## Problem to solve
Search the data for the string "green" and extract every line where it appears.

## Supplied data
+++++

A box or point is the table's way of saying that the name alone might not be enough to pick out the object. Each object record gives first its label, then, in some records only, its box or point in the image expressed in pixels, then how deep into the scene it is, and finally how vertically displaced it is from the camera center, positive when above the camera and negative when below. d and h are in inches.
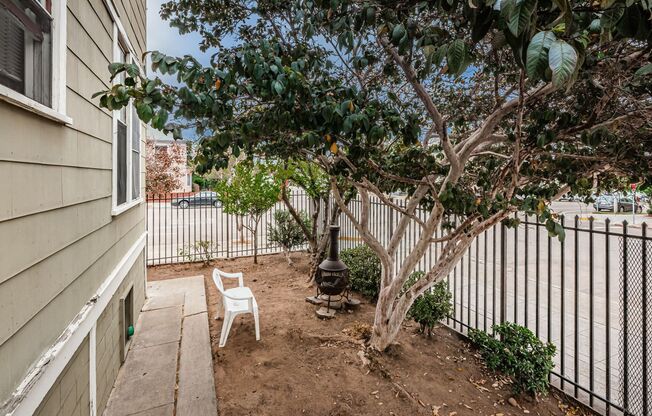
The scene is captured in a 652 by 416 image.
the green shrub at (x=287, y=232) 343.0 -28.9
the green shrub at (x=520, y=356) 135.7 -63.6
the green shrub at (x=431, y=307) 176.1 -53.7
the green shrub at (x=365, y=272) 235.9 -48.4
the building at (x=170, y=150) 541.3 +85.4
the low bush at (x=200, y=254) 340.3 -53.0
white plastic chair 168.7 -52.9
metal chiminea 208.2 -46.2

+++++

## Output for this exercise
the green shrub at (x=287, y=232) 343.0 -28.9
the green shrub at (x=520, y=356) 135.7 -63.6
the green shrub at (x=431, y=307) 176.1 -53.7
the green shrub at (x=365, y=272) 235.9 -48.4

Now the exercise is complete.